[EXCERPTED DATA Boundary: Start]

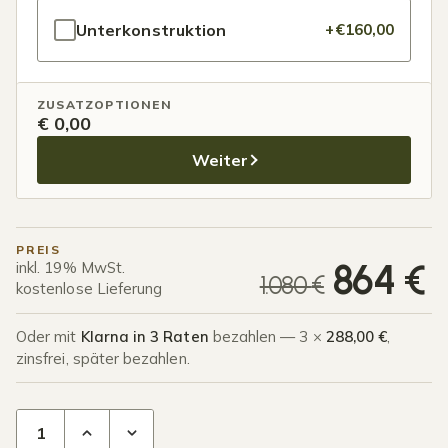
Unterkonstruktion
+€160,00
ZUSATZOPTIONEN
€ 0,00
Weiter
PREIS
A
864
€
inkl. 19% MwSt.
1.080
€
kostenlose Lieferung
Oder mit
Klarna in 3 Raten
bezahlen — 3 ×
288,00 €
,
zinsfrei, später bezahlen.
6-Schienen Glasschiebewand bis 5830 mm Mattschwarz Me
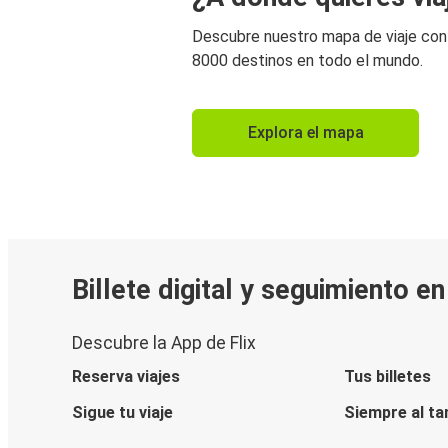
Descubre nuestro mapa de viaje co
8000 destinos en todo el mundo.
Explora el mapa
Billete digital y seguimiento e
Descubre la App de Flix
Reserva viajes
Tus billetes
Sigue tu viaje
Siempre al ta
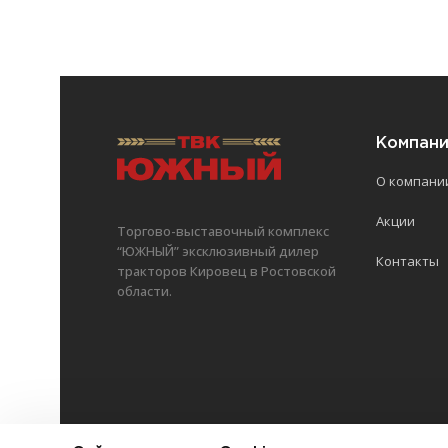
Компан
О компани
Акции
Торгово-выставочный комплекс
“ЮЖНЫЙ” эксклюзивный дилер
Контакты
тракторов Кировец в Ростовской
области.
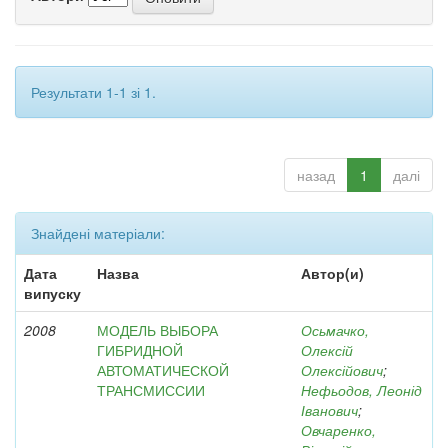
Результати 1-1 зі 1.
назад
1
далі
Знайдені матеріали:
Дата
Назва
Автор(и)
випуску
2008
МОДЕЛЬ ВЫБОРА
Осьмачко,
ГИБРИДНОЙ
Олексій
АВТОМАТИЧЕСКОЙ
Олексійович
;
ТРАНСМИССИИ
Нефьодов, Леонід
Іванович
;
Овчаренко,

[EXCERPTED DATA Boundary: End]

- [WHAT IS REQUIRED] For each line in the entries that holds "bezahlen", return that line.

- [EXPECTED ANSWER]
bezahlen — 3 ×
zinsfrei, später bezahlen.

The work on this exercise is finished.